Does erase() in C++'s STL actually delete the element?

Question

For the following code:

 list<int> P;
int i,n,x;
cin>>n>>x;
for(i=0;i<n;i++)
    P.push_back(i+1);
list<int>::iterator t2,t1=P.begin();
advance(t1,x-1);
t2=t1;
t1++;
P.erase(t1);
t2++;
cout<<*t2<<" ";
cout<<*(P.end())<<endl;

when the input I give is: 5 3,

the ouput comes out to be 5 4.

I am actually deleting the element 4 from the list. But it is going to the end of list. How do I avoid this?
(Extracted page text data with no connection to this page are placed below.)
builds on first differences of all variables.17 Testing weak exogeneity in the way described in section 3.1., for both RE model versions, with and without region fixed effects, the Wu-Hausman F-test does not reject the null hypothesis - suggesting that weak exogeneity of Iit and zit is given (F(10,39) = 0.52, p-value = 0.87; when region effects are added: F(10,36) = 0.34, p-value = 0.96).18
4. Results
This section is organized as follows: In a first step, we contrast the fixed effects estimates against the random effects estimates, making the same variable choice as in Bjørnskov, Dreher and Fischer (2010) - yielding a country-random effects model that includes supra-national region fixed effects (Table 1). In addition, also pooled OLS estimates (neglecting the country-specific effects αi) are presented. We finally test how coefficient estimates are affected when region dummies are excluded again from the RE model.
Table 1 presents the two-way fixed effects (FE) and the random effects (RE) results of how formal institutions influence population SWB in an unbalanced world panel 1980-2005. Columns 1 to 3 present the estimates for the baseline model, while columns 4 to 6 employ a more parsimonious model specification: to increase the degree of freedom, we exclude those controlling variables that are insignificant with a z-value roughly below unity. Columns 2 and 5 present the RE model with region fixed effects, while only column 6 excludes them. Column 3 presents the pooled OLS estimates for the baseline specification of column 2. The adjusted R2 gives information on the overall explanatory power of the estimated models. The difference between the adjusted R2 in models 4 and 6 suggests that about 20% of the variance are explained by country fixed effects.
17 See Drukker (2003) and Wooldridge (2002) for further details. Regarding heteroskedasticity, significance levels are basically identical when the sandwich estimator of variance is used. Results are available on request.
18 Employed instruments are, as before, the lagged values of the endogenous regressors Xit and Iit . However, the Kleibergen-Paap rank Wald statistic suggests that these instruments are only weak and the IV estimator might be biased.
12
I want to completely remove 4 from the list so that the last element in the list is 5.

Answer 1

When you call the erase() it deletes the element in the internal storage.

A test you can perform to test it is this:

int main()
{
    vector<int> x = {3, 4, 5, 6};
    int * temp  = &x[1];
    cout<<*temp<<endl;
    x.erase(x.begin() + 1);
    cout<<*temp<<endl;

}

The output shows:

4
5

Which shows the the erase removes the element and shifts all the elements in its spot.

Hope this helps.

Answer 2

Does erase() in C++'s STL actually delete the element?

Yes. erase does destroy the element.

But it is going to the end of list.

*(P.end())

end returns past the end iterator. Dereferencing it has undefined behaviour. You can use back to get the last element.